Still wanting to marry Collin after Pennsylvania’s required three-day “cooling-off” period, I will be heading downtown to pick up our marriage license today. And then the trouble starts.
Collin and I applied for a self-uniting marriage license. This means we do not need an officiant to marry us, we can simply marry each other. Once we have the license in hand, we can get married AT ANY TIME there are two witnesses around to hear us say “I take you as my husband” and “I take you as my wife.”
Knowing Collin, I suspect he will be saying “I take you as my wife” VERY OFTEN over the next two weeks. Thankfully, I have the power to stop us from getting accidentally married so long as I don’t accidentally say “I take you as my husband.”

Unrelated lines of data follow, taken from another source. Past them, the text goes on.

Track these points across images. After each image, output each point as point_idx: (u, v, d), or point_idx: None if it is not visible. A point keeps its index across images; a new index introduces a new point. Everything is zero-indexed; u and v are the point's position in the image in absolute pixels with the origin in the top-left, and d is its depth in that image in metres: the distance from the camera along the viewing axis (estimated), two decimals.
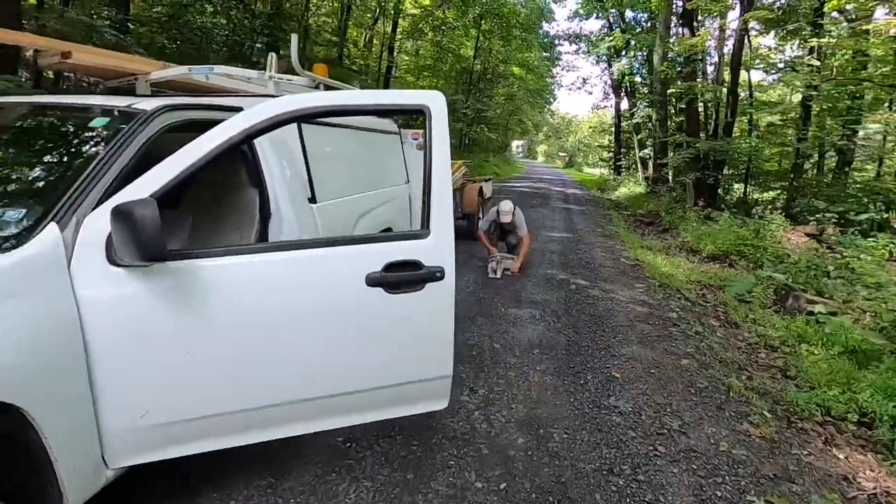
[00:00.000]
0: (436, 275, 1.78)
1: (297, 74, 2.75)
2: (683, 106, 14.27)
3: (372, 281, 1.70)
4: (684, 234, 9.70)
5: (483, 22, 25.86)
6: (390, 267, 1.73)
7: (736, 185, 15.22)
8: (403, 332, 1.84)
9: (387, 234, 1.89)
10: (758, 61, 14.35)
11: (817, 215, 8.48)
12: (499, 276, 5.51)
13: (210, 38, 11.71)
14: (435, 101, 1.83)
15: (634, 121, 20.44)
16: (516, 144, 66.12)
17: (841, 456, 2.80)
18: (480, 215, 7.71)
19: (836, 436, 3.04)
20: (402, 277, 1.75)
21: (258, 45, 14.53)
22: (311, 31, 16.02)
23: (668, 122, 16.16)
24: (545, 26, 31.07)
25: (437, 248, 1.80)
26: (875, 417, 3.17)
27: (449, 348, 1.89)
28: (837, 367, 3.77)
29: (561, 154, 69.65)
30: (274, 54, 2.86)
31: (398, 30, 20.18)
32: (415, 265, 1.77)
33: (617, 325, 4.28)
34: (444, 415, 2.67)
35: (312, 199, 2.75)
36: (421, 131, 4.77)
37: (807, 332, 4.51)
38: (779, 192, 13.06)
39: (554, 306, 4.66)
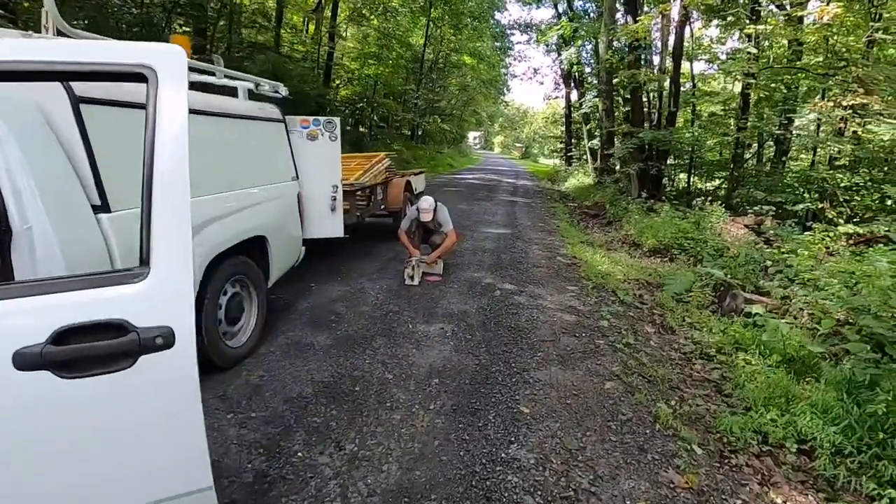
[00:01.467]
0: (155, 341, 1.08)
1: (67, 36, 1.99)
2: (629, 96, 14.08)
3: (27, 361, 0.99)
4: (627, 227, 9.40)
5: (433, 9, 25.08)
6: (66, 335, 1.03)
7: (681, 176, 15.26)
8: (101, 442, 1.12)
9: (65, 278, 1.15)
10: (700, 52, 14.33)
11: (755, 206, 8.32)
12: (416, 282, 4.89)
13: (114, 16, 10.42)
14: (165, 60, 1.15)
15: (583, 111, 20.29)
16: (473, 136, 65.84)
17: (779, 501, 2.35)
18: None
19: (773, 471, 2.60)
20: (85, 351, 1.05)
21: (178, 27, 13.24)
22: (239, 12, 14.79)
23: (615, 113, 15.98)
24: (497, 15, 30.62)
25: (161, 297, 1.12)
26: (815, 446, 2.76)
27: (197, 450, 1.19)
28: (775, 380, 3.37)
29: (517, 145, 69.90)
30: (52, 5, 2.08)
31: (339, 15, 19.10)
32: (116, 329, 1.07)
33: (538, 339, 3.75)
34: (285, 491, 2.02)
35: (103, 207, 2.01)
36: (311, 118, 4.07)
37: (744, 338, 4.14)
38: (720, 182, 13.09)
39: (471, 319, 4.08)
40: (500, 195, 13.94)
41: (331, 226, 4.45)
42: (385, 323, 3.89)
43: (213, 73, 3.44)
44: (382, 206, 6.50)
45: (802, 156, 14.58)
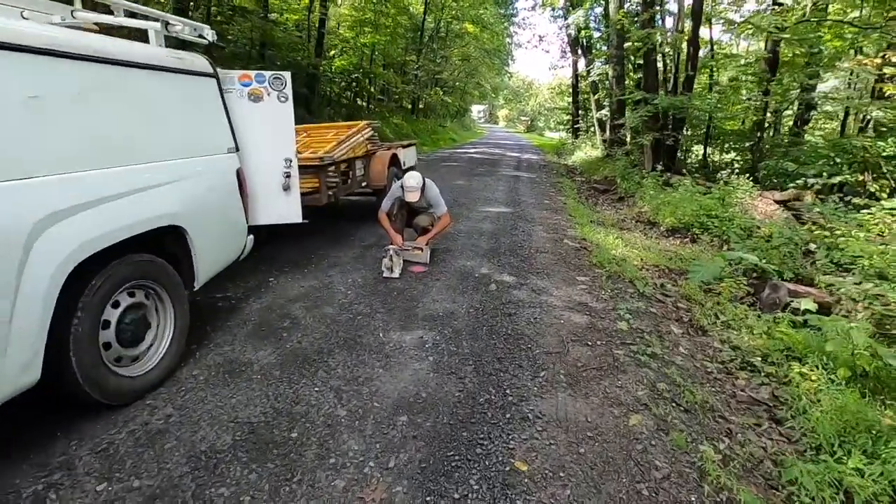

If that sounds simple to you, you clearly don’t watch as many romantic comedies and sitcoms as I do. It feels all too possible for me to accidentally marry Collin before our wedding.
What if I try to explain this situation after we have the license and Collin pounces on the opportunity get the required signatures? What if Drobin (who will definitely be out to celebrate Independence Day) gets impetuous? What if I doze off on a friend’s couch and talk in my sleep? And then there is the rehearsal, which has accidental marriage written all over it. I don’t want to be deprived of my last night of living in sin!
After this post, I will not be using the words “I take you as my husband” until July 16. Maybe when the subject comes up pre-wedding I will say “Schma schmake schmu schmas schmy schmusband.” Wait, too risky. Maybe should say “I take you as my octopus.” There we go.
Collin, I love you, and I want you to be my octopus, but please try not to marry me until our actual wedding.